Thursday, July 3, 2014

Social Media Mistakes

Wait! Are You Sure You Want to Post That?

A little over a year ago, I posted an article on this blog about the advantages and disadvantages of employers using social media to vet applicants or check on employees. I had a companion post about the dangers to employees, or prospective employees posed by what shows up under their name on the internet. It seems that things haven’t changed much (not that most of us expect it would). If anything, it may have gotten worse, with people being totally indiscriminate in what they say and do (and then show!) on the internet via various social media channels.

CareerBuilder has once again released a survey showing an increase in employers who use social media rejecting candidates based on what was found online – 51% compared to 43% in the same survey last year; and last year’s figure was a 9% jump over the previous year.

Forty-three percent of employers say they use social networking sites to research job candidates. Many don’t limit their searches to just social networking sites, but include using search engines like Google.

It used to be a more distinct line between our personal and professional lives. That line has become much more transparent over the past decade or so. While that may have some positive aspects, it can’t be argued that it has also caused many a headache for both employers and employees.

What are they finding that they don’t like?

  • Provocative or inappropriate photographs or information – 46%
  • Information about drinking or using drugs – 41%
  • Bad-mouthed previous company or fellow employee – 36%
  • Poor communication skills – 32%
  • Discriminatory comments related to race, gender, and religion etc. – 28%
  • Lied about qualifications – 25%
  • Shared confidential information from previous employers – 24%
  • Linked to criminal behavior – 22%
  • Screen name was unprofessional – 21%
  • Lied about an absence – 13%

Yikes! That’s an awful lot of folks sabotaging their own job opportunities and careers. It’s not like there haven’t been many examples, widely reported in the media, that should give anyone reason to be more cautious of what they post on the internet.

Anyone remember the PR exec canned after she posted somewhat racist and discriminatory "joke" on her way to Africa? She was canned before the plane landed. How about the voice of Aflac? His insensitive joke after the Japanese tsunami left him struggling even while he had been working on a come-back – took all of an hour to come crashing down on him. And then there’s Adam Richman. After being called out because he made a rather thoughtless (although I’m sure, rather innocent) link of his recent weight loss to a hashtag associated with pro-eating disorder messages, he lashed out in an obscene and violent manner. Travel Channel didn’t like that too much - having its brand associated with someone who would suggest his detractors should commit suicide – and have removed his new show Man Finds Food, from the schedule.

How about a few average-type person examples?

Bartender Jessica Elizabeth found out her employer didn’t care for her racist and derogatory online diatribe.

Teacher Carly McKinney was suspended, and later fired, when the school system found her tweets containing revealing photos of her and bragging about bringing marijuana to school.

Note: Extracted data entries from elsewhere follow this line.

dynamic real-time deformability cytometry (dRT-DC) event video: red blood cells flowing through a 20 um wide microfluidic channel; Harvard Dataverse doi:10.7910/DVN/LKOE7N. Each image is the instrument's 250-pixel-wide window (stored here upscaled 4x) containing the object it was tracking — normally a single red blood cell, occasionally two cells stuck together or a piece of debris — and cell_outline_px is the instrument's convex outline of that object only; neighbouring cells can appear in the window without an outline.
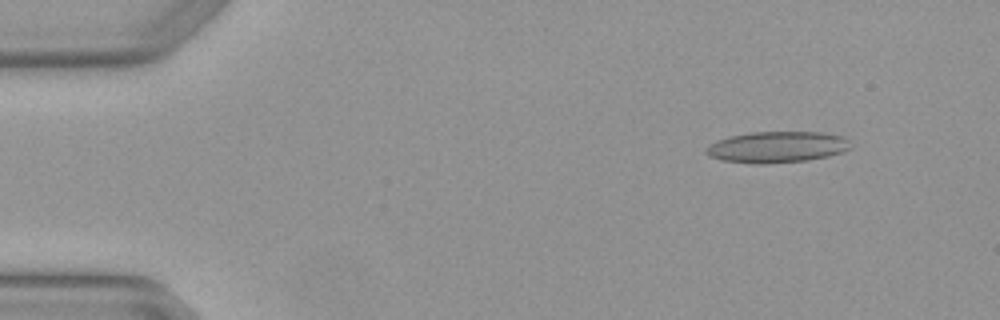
{"species": "Egyptian fruit bat (a non-hibernating species)", "species_latin": "Rousettus aegyptiacus", "temperature_condition": "warm", "stored_images_in_passage": 3, "camera_frame_rate_fps": 3000, "um_per_image_px": 0.085, "animal": {"sex": "female"}, "frame": {"image": 1, "passage_image": 1, "time_ms": 0.0, "image_size_px": [1000, 320], "cell_outline_px": [[852, 148], [844, 152], [828, 156], [808, 160], [724, 160], [708, 156], [704, 152], [704, 148], [708, 144], [716, 140], [732, 136], [752, 132], [820, 132], [844, 136], [848, 140]], "centroid_in_image_um": [66.11, 12.43], "position_along_channel_um": 18.9, "area_um2": 25.14}}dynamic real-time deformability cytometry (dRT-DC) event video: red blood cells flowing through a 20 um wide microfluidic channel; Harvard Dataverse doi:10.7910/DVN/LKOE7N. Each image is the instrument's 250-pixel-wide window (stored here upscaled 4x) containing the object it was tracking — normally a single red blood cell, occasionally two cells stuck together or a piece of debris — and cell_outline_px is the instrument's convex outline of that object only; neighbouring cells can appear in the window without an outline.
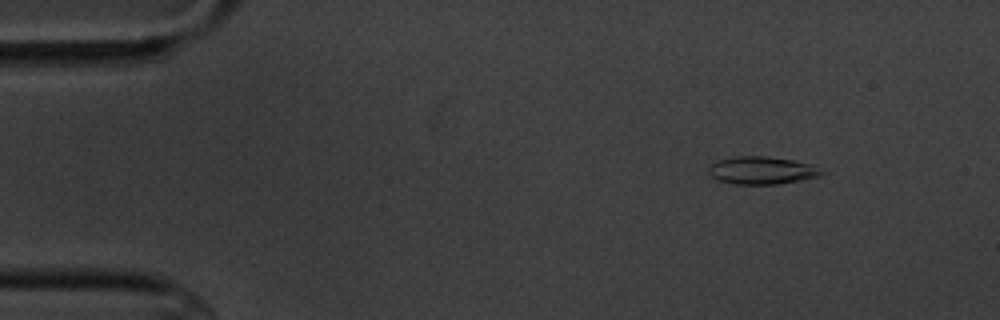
{"species": "common noctule bat (a hibernating species)", "species_latin": "Nyctalus noctula", "temperature_condition": "cold", "stored_images_in_passage": 4, "camera_frame_rate_fps": 3000, "um_per_image_px": 0.085, "animal": {"sex": "male", "body_mass_g": 20.1, "forearm_length_mm": 53.5}, "frame": {"image": 1, "passage_image": 2, "time_ms": 1.0, "image_size_px": [1000, 320], "cell_outline_px": [[824, 172], [820, 176], [800, 180], [776, 184], [732, 184], [720, 180], [712, 176], [708, 172], [708, 168], [712, 164], [720, 160], [736, 156], [768, 156], [792, 160], [812, 164]], "centroid_in_image_um": [64.76, 14.48], "position_along_channel_um": 20.2, "area_um2": 18.03}}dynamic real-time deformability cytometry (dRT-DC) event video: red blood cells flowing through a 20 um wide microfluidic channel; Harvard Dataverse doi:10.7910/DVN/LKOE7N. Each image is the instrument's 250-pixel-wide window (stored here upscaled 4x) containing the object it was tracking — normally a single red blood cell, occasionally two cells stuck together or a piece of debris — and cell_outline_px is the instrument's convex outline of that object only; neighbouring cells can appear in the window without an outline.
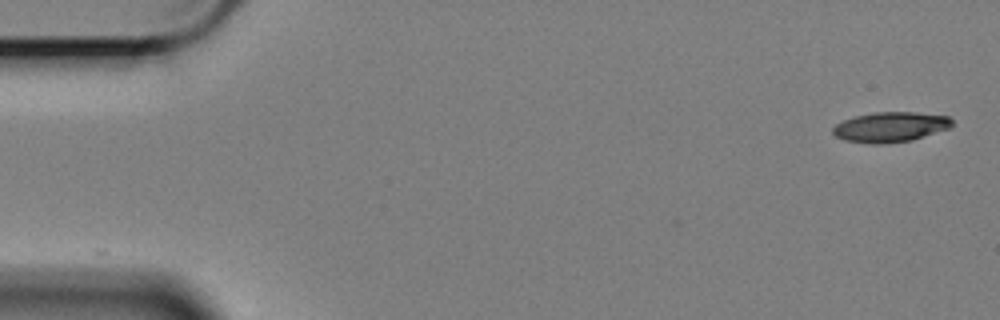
{"species": "Egyptian fruit bat (a non-hibernating species)", "species_latin": "Rousettus aegyptiacus", "temperature_condition": "cold", "stored_images_in_passage": 52, "camera_frame_rate_fps": 3000, "um_per_image_px": 0.085, "animal": {"sex": "female"}, "frame": {"image": 1, "passage_image": 1, "time_ms": 0.0, "image_size_px": [1000, 320], "cell_outline_px": [[952, 128], [912, 140], [888, 144], [872, 144], [844, 140], [836, 136], [832, 132], [832, 128], [836, 124], [844, 120], [856, 116], [872, 112], [916, 112], [948, 116], [952, 120]], "centroid_in_image_um": [75.7, 10.8], "position_along_channel_um": 9.3, "area_um2": 21.1}}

Utility Service Rep Rachel Burnett probably regretted her posts about utility customers she was hired to assist when her employer decided she probably wasn’t the most appropriate representative for their company.

Or how about the guys who worked for Taco Bell and KFC who decided it was funny to post pictures of themselves – ummm- mishandling – food? I’ll let you look those up for yourselves.

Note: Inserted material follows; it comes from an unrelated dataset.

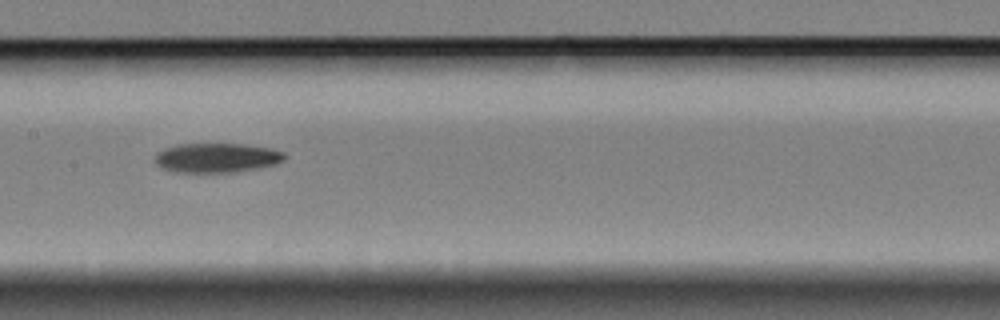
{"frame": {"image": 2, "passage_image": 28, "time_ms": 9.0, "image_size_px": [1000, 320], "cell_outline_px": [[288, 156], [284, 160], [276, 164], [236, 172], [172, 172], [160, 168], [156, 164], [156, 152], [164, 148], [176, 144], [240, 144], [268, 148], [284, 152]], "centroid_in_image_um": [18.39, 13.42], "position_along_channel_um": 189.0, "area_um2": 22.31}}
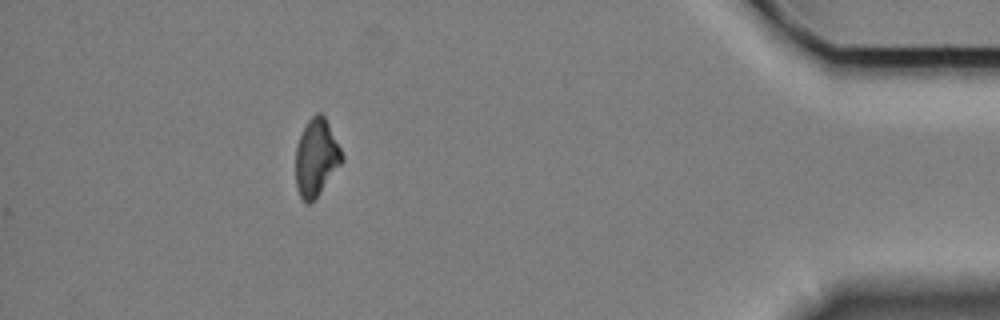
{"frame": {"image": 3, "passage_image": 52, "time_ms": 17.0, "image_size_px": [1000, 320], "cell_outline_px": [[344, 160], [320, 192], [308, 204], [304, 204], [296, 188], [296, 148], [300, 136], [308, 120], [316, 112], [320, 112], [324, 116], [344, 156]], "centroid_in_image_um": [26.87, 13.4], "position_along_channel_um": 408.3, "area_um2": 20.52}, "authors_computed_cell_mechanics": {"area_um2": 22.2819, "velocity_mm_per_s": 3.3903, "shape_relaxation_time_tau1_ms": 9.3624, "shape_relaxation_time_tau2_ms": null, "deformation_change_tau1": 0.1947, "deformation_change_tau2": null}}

I could tell you about the examples of which I’m personally aware…………….like the young ladies who posted a video of themselves driving and smoking the biggest darn blunt. Or one of those same ladies who tweeted (while at work) that she and her mother were stinking drunk just a mere hours before she came to work that night. Yeah, that inspires a lot of confidence that she can do her job caring for people with disabilities. How about the one where the employee posts on Facebook that she took her clients to a party where alcohol was, uh, rather generously consumed? I got a million of ‘em.

Despite this survey, people should not think that their employer or prospective employer actually makes an effort to find these things online. As an HR pro, I don’t go looking for it. I didn’t really want to know, until it became clear that not knowing put my company, or our clients, at risk. In every case that I recall, someone else brought the post to our attention; either a co-worker of the clueless poster or a friend of an applicant alerted us to things they saw online.

My point is that despite all the examples, spread all over the media – including social media – people persist in failing big time when it comes to their judgment or restraint in posting this stuff. Get a clue. Don’t "overshare" and don’t think that only your friends (who think you’re cool and don’t care that you spend too much time getting high, driving drunk or breaking any number of other laws) see what you do online. Nothing on the internet is ever really private. The World Wide Web has given us many good things, but it also has allowed everyone the ability to see our every bad habit, foible and totally disgusting behavior. Don’t be surprised if that results in unintended consequences.